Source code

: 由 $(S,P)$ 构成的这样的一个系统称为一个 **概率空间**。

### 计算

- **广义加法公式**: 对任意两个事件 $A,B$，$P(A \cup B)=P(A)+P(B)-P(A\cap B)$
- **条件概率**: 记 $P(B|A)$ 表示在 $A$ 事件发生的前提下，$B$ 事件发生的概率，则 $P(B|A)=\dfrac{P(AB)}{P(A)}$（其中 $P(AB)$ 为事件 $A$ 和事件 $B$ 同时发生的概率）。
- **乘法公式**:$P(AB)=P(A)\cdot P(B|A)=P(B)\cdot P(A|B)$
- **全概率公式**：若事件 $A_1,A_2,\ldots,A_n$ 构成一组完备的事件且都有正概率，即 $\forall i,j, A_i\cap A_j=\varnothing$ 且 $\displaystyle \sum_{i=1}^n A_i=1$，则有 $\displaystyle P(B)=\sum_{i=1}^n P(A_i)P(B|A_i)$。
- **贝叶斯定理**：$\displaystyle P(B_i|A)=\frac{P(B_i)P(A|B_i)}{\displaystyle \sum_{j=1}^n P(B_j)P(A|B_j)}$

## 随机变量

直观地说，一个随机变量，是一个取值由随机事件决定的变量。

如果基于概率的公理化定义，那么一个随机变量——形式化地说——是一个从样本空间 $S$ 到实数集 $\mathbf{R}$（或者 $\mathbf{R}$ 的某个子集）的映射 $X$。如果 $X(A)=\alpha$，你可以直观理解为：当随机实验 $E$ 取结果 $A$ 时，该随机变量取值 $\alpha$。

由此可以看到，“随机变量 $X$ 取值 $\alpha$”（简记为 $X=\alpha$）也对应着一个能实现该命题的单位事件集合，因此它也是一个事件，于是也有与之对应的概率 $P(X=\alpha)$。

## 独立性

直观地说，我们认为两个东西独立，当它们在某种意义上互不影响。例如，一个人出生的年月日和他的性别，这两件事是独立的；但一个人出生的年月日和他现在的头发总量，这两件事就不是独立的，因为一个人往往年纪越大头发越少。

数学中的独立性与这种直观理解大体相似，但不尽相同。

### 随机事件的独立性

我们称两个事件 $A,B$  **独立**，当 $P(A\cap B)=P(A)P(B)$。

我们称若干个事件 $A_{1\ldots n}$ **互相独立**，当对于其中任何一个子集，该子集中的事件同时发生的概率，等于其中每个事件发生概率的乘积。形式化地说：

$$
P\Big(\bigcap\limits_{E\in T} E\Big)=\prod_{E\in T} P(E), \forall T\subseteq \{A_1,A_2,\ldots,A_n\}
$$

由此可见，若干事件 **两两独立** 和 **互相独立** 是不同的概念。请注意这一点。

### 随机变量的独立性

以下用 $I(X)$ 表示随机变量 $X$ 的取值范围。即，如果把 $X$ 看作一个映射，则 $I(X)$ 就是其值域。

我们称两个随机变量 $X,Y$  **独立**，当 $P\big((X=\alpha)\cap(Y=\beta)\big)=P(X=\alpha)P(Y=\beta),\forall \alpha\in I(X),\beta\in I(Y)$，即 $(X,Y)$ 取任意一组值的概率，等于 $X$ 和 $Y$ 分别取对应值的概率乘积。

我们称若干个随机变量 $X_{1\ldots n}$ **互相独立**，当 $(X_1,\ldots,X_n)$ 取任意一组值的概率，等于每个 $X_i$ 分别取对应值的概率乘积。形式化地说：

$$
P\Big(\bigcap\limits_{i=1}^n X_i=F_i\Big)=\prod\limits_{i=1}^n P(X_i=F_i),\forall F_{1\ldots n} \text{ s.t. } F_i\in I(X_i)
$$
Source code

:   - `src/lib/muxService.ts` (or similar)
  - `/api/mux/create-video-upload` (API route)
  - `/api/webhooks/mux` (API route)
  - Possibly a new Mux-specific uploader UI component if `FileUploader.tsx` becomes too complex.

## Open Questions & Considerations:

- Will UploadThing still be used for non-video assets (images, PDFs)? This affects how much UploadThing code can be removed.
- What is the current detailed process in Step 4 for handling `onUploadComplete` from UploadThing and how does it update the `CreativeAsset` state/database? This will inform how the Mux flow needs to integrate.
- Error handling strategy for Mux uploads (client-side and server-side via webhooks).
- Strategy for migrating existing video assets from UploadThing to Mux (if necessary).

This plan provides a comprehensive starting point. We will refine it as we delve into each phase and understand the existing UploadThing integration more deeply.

----------------

**TO DO**. Produce an exact copy of the lines from the one containing "数学中的独立性与这种直观理解大体相似，但不尽相同。" through the final line of the data, both ends included, and only those.

**ANSWER AREA**.
数学中的独立性与这种直观理解大体相似，但不尽相同。

### 随机事件的独立性

我们称两个事件 $A,B$  **独立**，当 $P(A\cap B)=P(A)P(B)$。

我们称若干个事件 $A_{1\ldots n}$ **互相独立**，当对于其中任何一个子集，该子集中的事件同时发生的概率，等于其中每个事件发生概率的乘积。形式化地说：

$$
P\Big(\bigcap\limits_{E\in T} E\Big)=\prod_{E\in T} P(E), \forall T\subseteq \{A_1,A_2,\ldots,A_n\}
$$

由此可见，若干事件 **两两独立** 和 **互相独立** 是不同的概念。请注意这一点。

### 随机变量的独立性

以下用 $I(X)$ 表示随机变量 $X$ 的取值范围。即，如果把 $X$ 看作一个映射，则 $I(X)$ 就是其值域。

我们称两个随机变量 $X,Y$  **独立**，当 $P\big((X=\alpha)\cap(Y=\beta)\big)=P(X=\alpha)P(Y=\beta),\forall \alpha\in I(X),\beta\in I(Y)$，即 $(X,Y)$ 取任意一组值的概率，等于 $X$ 和 $Y$ 分别取对应值的概率乘积。

我们称若干个随机变量 $X_{1\ldots n}$ **互相独立**，当 $(X_1,\ldots,X_n)$ 取任意一组值的概率，等于每个 $X_i$ 分别取对应值的概率乘积。形式化地说：

$$
P\Big(\bigcap\limits_{i=1}^n X_i=F_i\Big)=\prod\limits_{i=1}^n P(X_i=F_i),\forall F_{1\ldots n} \text{ s.t. } F_i\in I(X_i)
$$
Source code

:   - `src/lib/muxService.ts` (or similar)
  - `/api/mux/create-video-upload` (API route)
  - `/api/webhooks/mux` (API route)
  - Possibly a new Mux-specific uploader UI component if `FileUploader.tsx` becomes too complex.

## Open Questions & Considerations:

- Will UploadThing still be used for non-video assets (images, PDFs)? This affects how much UploadThing code can be removed.
- What is the current detailed process in Step 4 for handling `onUploadComplete` from UploadThing and how does it update the `CreativeAsset` state/database? This will inform how the Mux flow needs to integrate.
- Error handling strategy for Mux uploads (client-side and server-side via webhooks).
- Strategy for migrating existing video assets from UploadThing to Mux (if necessary).

This plan provides a comprehensive starting point. We will refine it as we delve into each phase and understand the existing UploadThing integration more deeply.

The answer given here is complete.